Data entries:
_ _ _ _

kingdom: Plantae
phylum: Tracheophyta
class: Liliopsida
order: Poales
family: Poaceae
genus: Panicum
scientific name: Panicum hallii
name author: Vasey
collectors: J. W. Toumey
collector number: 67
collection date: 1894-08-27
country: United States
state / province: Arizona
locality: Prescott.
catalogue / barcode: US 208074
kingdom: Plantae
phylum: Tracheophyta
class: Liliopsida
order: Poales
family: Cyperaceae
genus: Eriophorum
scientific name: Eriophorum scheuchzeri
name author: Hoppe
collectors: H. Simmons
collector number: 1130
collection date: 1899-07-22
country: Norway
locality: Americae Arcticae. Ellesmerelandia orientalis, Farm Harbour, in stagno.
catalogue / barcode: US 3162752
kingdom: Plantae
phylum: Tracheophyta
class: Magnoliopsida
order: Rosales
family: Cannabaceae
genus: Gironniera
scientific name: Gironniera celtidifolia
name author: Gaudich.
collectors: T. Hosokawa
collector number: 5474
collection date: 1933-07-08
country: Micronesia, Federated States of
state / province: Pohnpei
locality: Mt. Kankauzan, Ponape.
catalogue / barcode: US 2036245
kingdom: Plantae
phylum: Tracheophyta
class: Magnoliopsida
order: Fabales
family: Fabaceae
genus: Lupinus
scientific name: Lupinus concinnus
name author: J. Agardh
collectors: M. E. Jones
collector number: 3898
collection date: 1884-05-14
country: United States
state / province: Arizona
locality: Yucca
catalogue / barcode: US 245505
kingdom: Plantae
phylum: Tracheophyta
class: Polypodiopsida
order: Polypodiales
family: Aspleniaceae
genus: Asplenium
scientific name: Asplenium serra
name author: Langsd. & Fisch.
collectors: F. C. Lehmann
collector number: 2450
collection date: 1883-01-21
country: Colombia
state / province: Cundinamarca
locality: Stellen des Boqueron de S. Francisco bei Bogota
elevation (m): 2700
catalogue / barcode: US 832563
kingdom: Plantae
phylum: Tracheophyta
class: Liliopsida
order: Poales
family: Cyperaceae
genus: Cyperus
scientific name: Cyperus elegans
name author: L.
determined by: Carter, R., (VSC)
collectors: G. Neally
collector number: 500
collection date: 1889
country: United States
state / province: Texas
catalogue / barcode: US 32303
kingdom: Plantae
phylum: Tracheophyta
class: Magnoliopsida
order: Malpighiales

_ _ _ _

• [What the exercise asks]
Transcribe the records word for word, starting at the line that contains "catalogue / barcode: US 245505" and ending at the end of the records, with both of those lines included.

• [Solution to this problem]
catalogue / barcode: US 245505
kingdom: Plantae
phylum: Tracheophyta
class: Polypodiopsida
order: Polypodiales
family: Aspleniaceae
genus: Asplenium
scientific name: Asplenium serra
name author: Langsd. & Fisch.
collectors: F. C. Lehmann
collector number: 2450
collection date: 1883-01-21
country: Colombia
state / province: Cundinamarca
locality: Stellen des Boqueron de S. Francisco bei Bogota
elevation (m): 2700
catalogue / barcode: US 832563
kingdom: Plantae
phylum: Tracheophyta
class: Liliopsida
order: Poales
family: Cyperaceae
genus: Cyperus
scientific name: Cyperus elegans
name author: L.
determined by: Carter, R., (VSC)
collectors: G. Neally
collector number: 500
collection date: 1889
country: United States
state / province: Texas
catalogue / barcode: US 32303
kingdom: Plantae
phylum: Tracheophyta
class: Magnoliopsida
order: Malpighiales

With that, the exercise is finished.